Key Takeaways
- Coinbase’s Rob Witoff said 95–100% of the company’s code is now written by or with AI, up from 40% in February.
- Most Coinbase engineers run 5 to 10 AI agents at once, together matching the output of about 1,200 workers.
- Witoff projects Coinbase’s AI agents could do the equivalent work of 100,000 employees by 2030.
Witoff detailed the shift in an exclusive interview published yesterday, adding:
Effectively, 100% of our employees are using AI on a daily basis here … close to 100% of our code, probably somewhere between 95% and 100%, is written by or with LLMs today.
Large language models (LLMs) are the AI systems behind tools such as ChatGPT and coding assistants, and according to Witoff, most engineers at the Nasdaq-listed exchange (Nasdaq: COIN) are now running five to ten AI agents at a time to write, test, and review software (in an effort to minimize human direction).

The pace of adoption is the striking part, given Coinbase revealed in February that 40% of its code was AI-written, meaning the share has more than doubled in roughly five months.
Witoff described a “wide spectrum” in how far the company lets the machines go. Core cryptography (the security-critical code protecting customer funds), for instance, still relies mainly on human input, while activities such as ‘prototyping’ have been fully automated. Core system management, on the other hand, sits somewhere in the middle.
That tiering system is important for an exchange holding billions of dollars in customer assets because a single flawed line can become an exploit vector overnight.

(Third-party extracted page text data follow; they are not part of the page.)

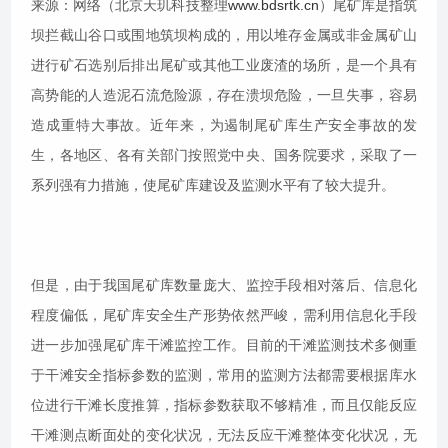
来源：网络（北京天玑科技整理
www.bdsrtk.cn
）尾矿库是指筑
坝拦截山谷口或围地筑坝构成的，用以堆存金属或非金属矿山
进行矿石选别后排出尾矿或其他工业废渣的场所，是一个具有
高势能的人造泥石流危险源，存在溃坝危险，一旦失事，容易
造成重特大事故。近年来，为遏制尾矿库生产安全事故的发
生，各地区、各有关部门按照党中央、国务院要求，采取了一
系列强有力措施，使尾矿库建设及监测水平有了较大提升。
但是，由于我国尾矿库数量庞大、监控手段相对落后、信息化
程度偏低，尾矿库安全生产形势依然严峻，需利用信息化手段
进一步加强尾矿库干滩监控工作。目前的干滩监测技术多侧重
于干滩安全指标参数的监测，常用的监测方法都需要根据库水
位进行干滩长度推算，指标参数获取不够精准，而且仅能反应
干滩测点断面处的变化状况，无法反应干滩整体变化状况，无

The executive also offered a forecast wherein by 2030, Coinbase could see AI agents doing the equivalent work of 100,000 employees, roughly 25 times the headcount of the company itself.
Coinbase’s numbers land amid a wider convergence of AI and crypto infrastructure as the exchange recently revealed its membership in the newly launched x402 Foundation, the Linux Foundation body standardizing AI agent payments alongside Ripple, Visa, and Mastercard.
Critics of AI-coding statistics note that “written with the help of AI” can cover everything from autocomplete suggestions to fully autonomous pull requests, making cross-company comparisons slippery. Witoff’s own 95–100% range bundles both ends of that spectrum.
What is not in dispute is the direction. An exchange that measured AI’s share of its codebase at 40% in winter now struggles to find code the machines have not touched.